Schiminovich and I spent a good part of the day trying to understand brightness variations in GALEX sources, taken not from the official catalogs (which are great) but rather from our own analyses of some intermediate data products ("movies" of the photon arrival data). We are looking for time variations that are real, but we are being fooled by some meta-data problems, in which exposure times are not what we think they are. It was a frustrating day, but we did find what appears to be the problem. It is not clear that we can fix it adequately, so we might have to take the Astrometry.net-endorsed route of reconstructing the meta-data from the data through consistency or internal calibration.


spectral variability

Inspired by work this summer with Kasper Schmidt (MPIA), I had Price-Whelan and Foreman-Mackey compare spectra from BOSS and SDSS to look for variability. They find enormous variations in the quasars but also in the F-type stars used for calibration! So there is something wrong with the BOSS calibration; we will investigate next week. In the morning, Eyal Kazin (NYU) gave the group meeting, on the baryon acoustic feature.

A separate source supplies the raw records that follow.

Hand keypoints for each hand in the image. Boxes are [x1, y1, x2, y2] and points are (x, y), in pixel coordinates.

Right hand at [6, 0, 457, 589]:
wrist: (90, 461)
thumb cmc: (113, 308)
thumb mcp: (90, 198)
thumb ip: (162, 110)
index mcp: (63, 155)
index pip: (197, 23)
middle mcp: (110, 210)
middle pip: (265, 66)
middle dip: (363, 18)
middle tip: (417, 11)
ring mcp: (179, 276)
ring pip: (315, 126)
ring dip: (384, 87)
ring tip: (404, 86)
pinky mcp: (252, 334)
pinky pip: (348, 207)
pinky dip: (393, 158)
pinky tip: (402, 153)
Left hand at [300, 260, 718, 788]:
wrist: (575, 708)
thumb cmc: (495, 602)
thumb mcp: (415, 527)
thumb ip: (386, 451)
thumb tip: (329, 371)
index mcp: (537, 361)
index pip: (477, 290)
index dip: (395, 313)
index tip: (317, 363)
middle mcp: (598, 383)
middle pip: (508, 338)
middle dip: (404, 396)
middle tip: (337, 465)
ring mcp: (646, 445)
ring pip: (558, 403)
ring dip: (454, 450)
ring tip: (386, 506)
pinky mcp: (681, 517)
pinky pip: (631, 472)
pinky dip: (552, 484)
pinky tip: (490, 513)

I spent the day at Yale with Hou, talking with Debra Fischer and Christian Schwab about various possible exoplanet projects we might do together. In the short term we came up with a few easy projects for Hou's fast sampling methods, including looking at velocity offsets between different instruments and comparing exoplanet models for stellar velocity residuals with stellar oscillation models. For the longer term, we discussed how the velocities are measured, which is extremely non-trivial, and also the Kepler data, many of which are already public. I have a very good feeling that we have started a productive collaboration.


just chatting

Not much research gets done during job season! What a hit to the world's research it is. In my research time today, all I did was talk, with Foreman-Mackey about variance tensors, with Zolotov about cusp catastrophes, and with Jiang about merger rates in the literature.

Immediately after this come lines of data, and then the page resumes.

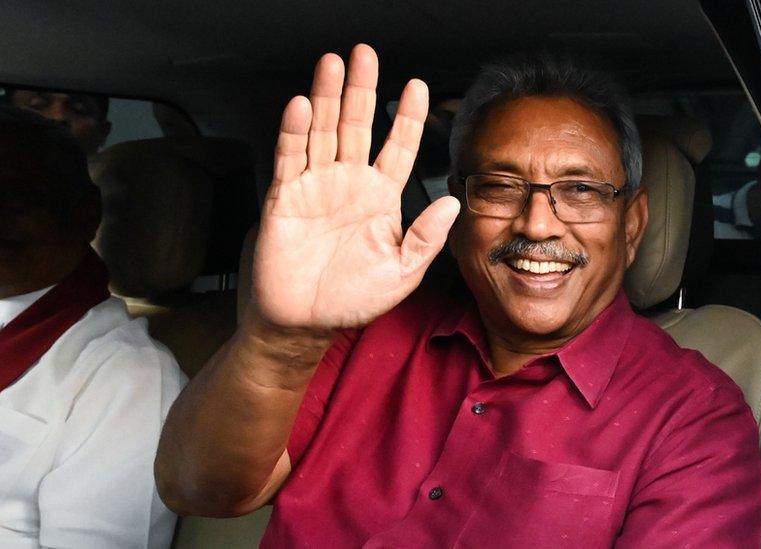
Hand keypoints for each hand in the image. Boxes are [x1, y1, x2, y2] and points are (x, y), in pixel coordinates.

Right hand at [252, 44, 460, 330]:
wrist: (305, 322)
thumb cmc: (354, 300)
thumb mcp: (402, 272)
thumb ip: (426, 237)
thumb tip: (453, 203)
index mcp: (381, 197)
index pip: (398, 147)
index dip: (408, 117)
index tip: (418, 87)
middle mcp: (350, 183)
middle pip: (358, 126)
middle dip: (362, 89)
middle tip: (365, 54)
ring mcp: (317, 186)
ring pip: (324, 132)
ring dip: (328, 98)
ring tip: (333, 64)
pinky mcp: (287, 197)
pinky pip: (292, 158)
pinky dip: (296, 132)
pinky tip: (303, 106)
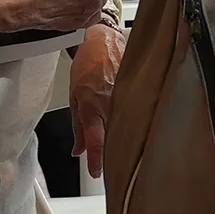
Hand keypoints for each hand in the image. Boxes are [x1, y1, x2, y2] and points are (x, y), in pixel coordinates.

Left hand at [68, 22, 124, 178]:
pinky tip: (140, 124)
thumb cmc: (87, 65)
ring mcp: (127, 98)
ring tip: (130, 149)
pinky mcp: (139, 91)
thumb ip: (77, 126)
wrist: (104, 40)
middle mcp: (111, 105)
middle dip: (115, 154)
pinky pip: (138, 111)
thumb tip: (78, 150)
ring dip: (128, 138)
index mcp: (92, 108)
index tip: (98, 173)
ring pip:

I had a great day at the Institute for Advanced Study, my old stomping grounds. I gave a black-board talk (no computer), which shocked a few people. After my talk, I learned about ultra-high magnification microlensing events from Subo Dong (IAS) who convinced me that you can discover planets in a wide range of configurations with these systems. I also discussed with an editor the possibility of doing a Sloan Digital Atlas of Galaxies, something I have been dreaming about for years.


inference talk

I thought about my IAS talk tomorrow; I am giving a talk I have never given before, about modeling the data, and the power that gives you. After our Brown Bag seminar (by Gabadadze, on the cosmological constant problem), I chatted with my various students about the possibility that we could re-reduce the WMAP data. With what I learned at Leiden, I am certain that it is possible to make a higher signal-to-noise map than the official map, and get better parameters. But that is a huge job I am not willing to take on. I also tried to talk Kazin (NYU) and Blanton into some homogeneity tests, with little effect. A scattered day, but there are lots of good ideas floating around. One issue I might mention tomorrow: There is no proper probabilistic approach (I know) for measuring two-point functions. Readers: Do you know anything?


reading papers

On the plane home, I read and commented on Bovy's extreme-deconvolution quasar target selection paper, and also Guangtun Zhu's (NYU) paper on finding maser galaxies (for, for example, Hubble Constant measurement) using the SDSS data. I also worked on various writing projects, including Zolotov's cusp paper.